Datasets: Limit the number of rows?

I’m trying to make sure my script I’m hacking works from end-to-end, and waiting for epochs to end in training just takes up a bunch of time. I’ve shortened down the number of epochs and batch size to 1, but I’m guessing the data that I’m using is just too large so it takes a long time to go through batches.

I’m using some code from the GLUE example and it does the following:

dataset = datasets.load_dataset("glue", task)

I’d like to have it only take a set number of samples so I can iterate quicker.

Some things I’ve tried:

dataset = datasets.load_dataset(glue, g_task, split=split)
dataset = dataset[:20]|

This complains with:

KeyError: "Invalid key: slice(None, 20, None). Please first select a split. For example: `my_dataset_dictionary['train'][slice(None, 20, None)]`. Available splits: ['test', 'train', 'validation']"

Fair, so it’s a dictionary. I then try this:

	dataset = datasets.load_dataset("glue", g_task, split=split)
	for k, v in dataset.items():
		dataset[k] = v[:20]

But then further on things blow up because I’m indexing unexpectedly:

Traceback (most recent call last):
  File "D:\dev\valve\source2\main\src\devtools\k8s\dota\toxic-chat-ml\test\run_text_classification.py", line 157, in <module>
    train_and_save()
  File "D:\dev\valve\source2\main\src\devtools\k8s\dota\toxic-chat-ml\test\run_text_classification.py", line 55, in train_and_save
    print(f"Sentence: {dataset['train'][0][sentence1_key]}")
KeyError: 0

Which makes sense - if I see the two versions of the dict before/after I slice it looks like I’m stomping some metadata with just the output of the training array.

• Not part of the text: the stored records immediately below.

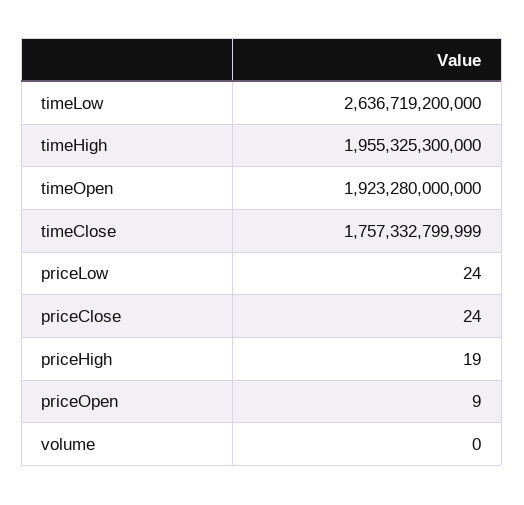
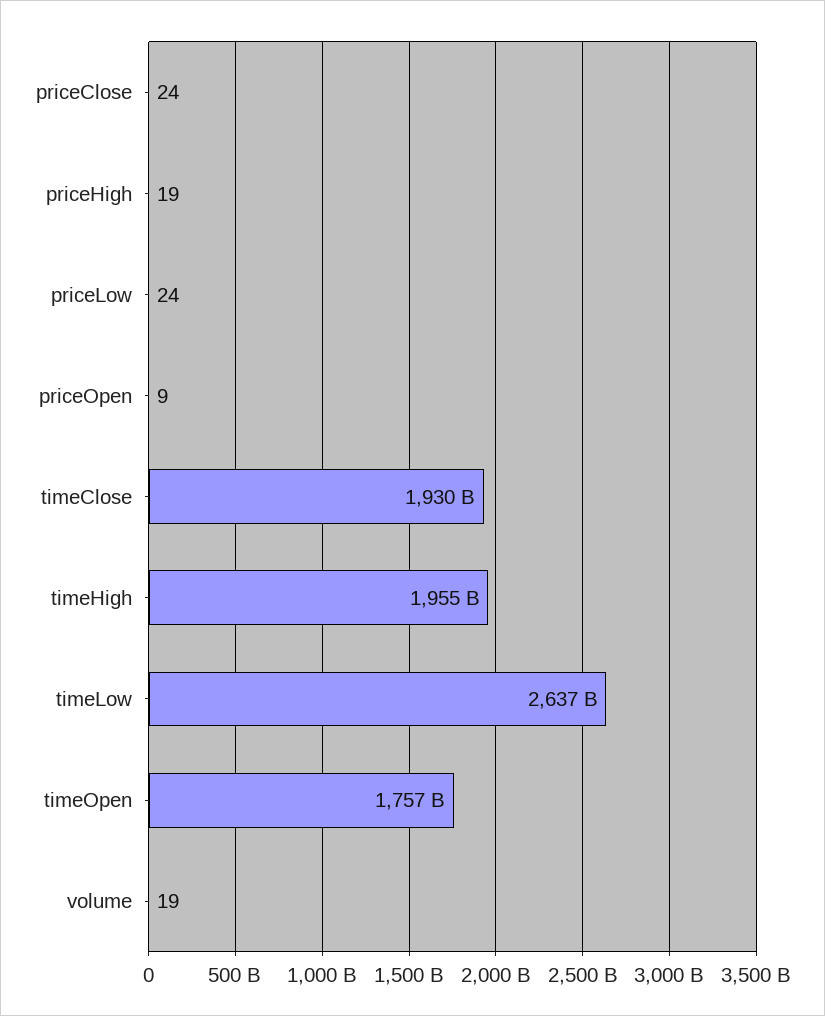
  {
    "timeLow": 2636719200000,
    "timeHigh": 1955325300000,
-   "timeOpen": 1923280000000,
+   "timeOpen": 1757000000000,
-   "timeClose": 1757332799999,
+   "timeClose": 1930000000000,
    "priceLow": 24,
    "priceClose": 24,
    "priceHigh": 19,
    "priceOpen": 9,
-   "volume": 0
+   "volume": 19
  }

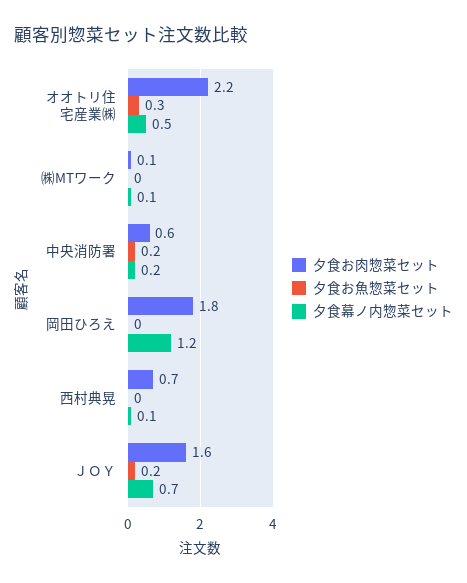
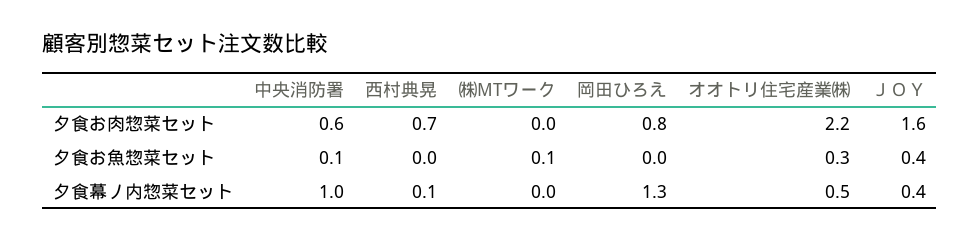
  {
    "夕食お肉惣菜セット": {
      "オオトリ住宅産業㈱": 2.2,
-     "㈱MTワーク": 0.1,
+     "㈱MTワーク": 0,
      "中央消防署": 0.6,
-     "岡田ひろえ": 1.8,
+     "岡田ひろえ": 0.8,
      "西村典晃": 0.7,
      "ＪＯＹ": 1.6
    },
    "夕食お魚惣菜セット": {
      "オオトリ住宅産業㈱": 0.3,
-     "㈱MTワーク": 0,
+     "㈱MTワーク": 0.1,
-     "中央消防署": 0.2,
+     "中央消防署": 0.1,
      "岡田ひろえ": 0,
      "西村典晃": 0,
-     "ＪＯＹ": 0.2
+     "ＪＯＹ": 0.4
    },
    "夕食幕ノ内惣菜セット": {
      "オオトリ住宅産業㈱": 0.5,
-     "㈱MTワーク": 0.1,
+     "㈱MTワーク": 0,
-     "中央消防署": 0.2,
+     "中央消防署": 1,
-     "岡田ひろえ": 1.2,
+     "岡田ひろえ": 1.3,
      "西村典晃": 0.1,
-     "ＪＯＹ": 0.7
+     "ＪＯＹ": 0.4
    }
  }

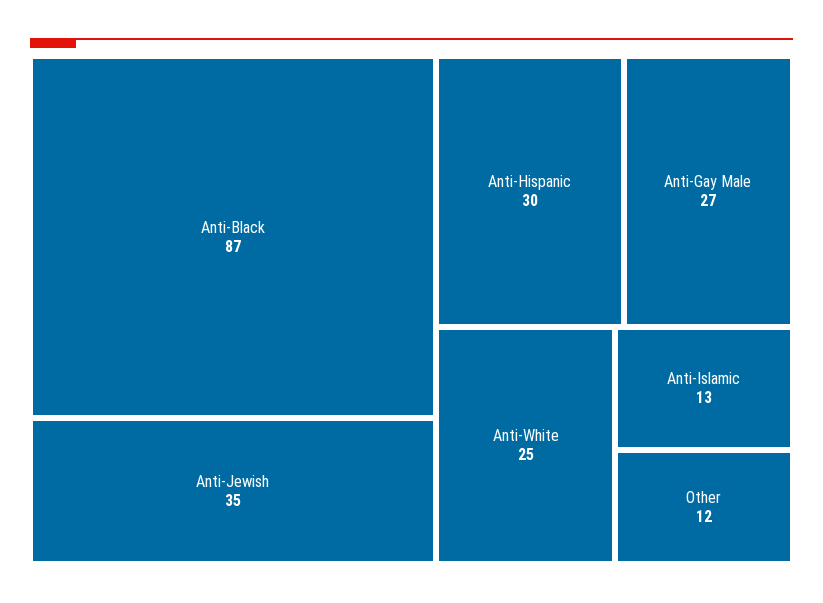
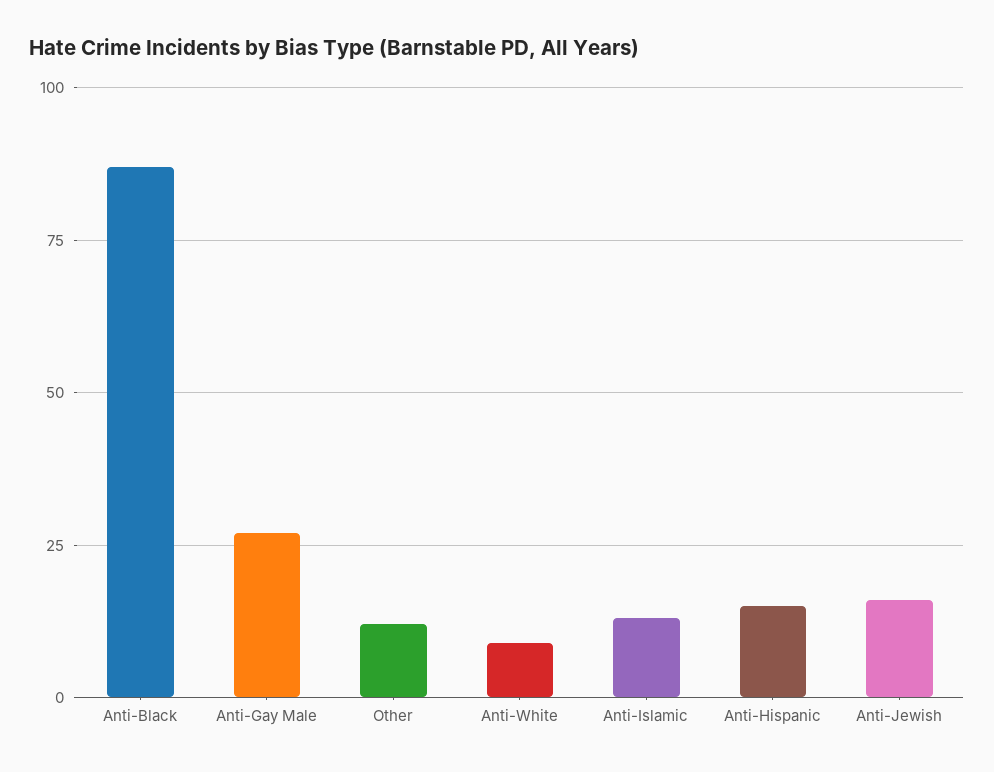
  {
    "Anti-Black": 87,
-   "Anti-Jewish": 35,
+   "Anti-Jewish": 15,
-   "Anti-Hispanic": 30,
+   "Anti-Hispanic": 15,
    "Anti-Gay Male": 27,
-   "Anti-White": 25,
+   "Anti-White": 10,
    "Anti-Islamic": 13,
    "Other": 12
  }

I then see that there’s a “split” command I can issue to load_dataset that will let me do a slice, but it seems to only work if I request a specific ‘split’ (train/test) and won’t play nice with this dictionary based approach.

Am I missing an alternative here?

Thanks.

-e-

In case others can use the info, I worked around this by switching to my own dataset and just cutting down the amount of data in it. Crude, but effective.

If there is a way to do this via code however, that would be appreciated. It’d be nice not having to muck with my inputs when I just want to debug something.

Hi Eddie

The datasets documentation shows how to limit the datasets in various ways: Load

Hope that helps :slight_smile:

Cheers
Heiko

In case it helps others, this is the solution I went with:

		split='train'
		if is_dev_run():
			split = 'train[0:100]' # reduce the working size to speed up iteration

		dataset = datasets.load_dataset(input_files_directory, task, split=split)

		# 90% train, 10% test + validation
		train_testvalid = dataset.train_test_split(test_size=0.1)

		# Split the 10% test + valid in half test, half valid
		test_valid = train_testvalid['test'].train_test_split(test_size=0.5)

		# gather everyone if you want to have a single DatasetDict
		dataset = datasets.DatasetDict({'train': train_testvalid['train'], 'test': test_valid['test'], 'validation': test_valid['train']})
1 Like

You can use dataset.select(range(10)).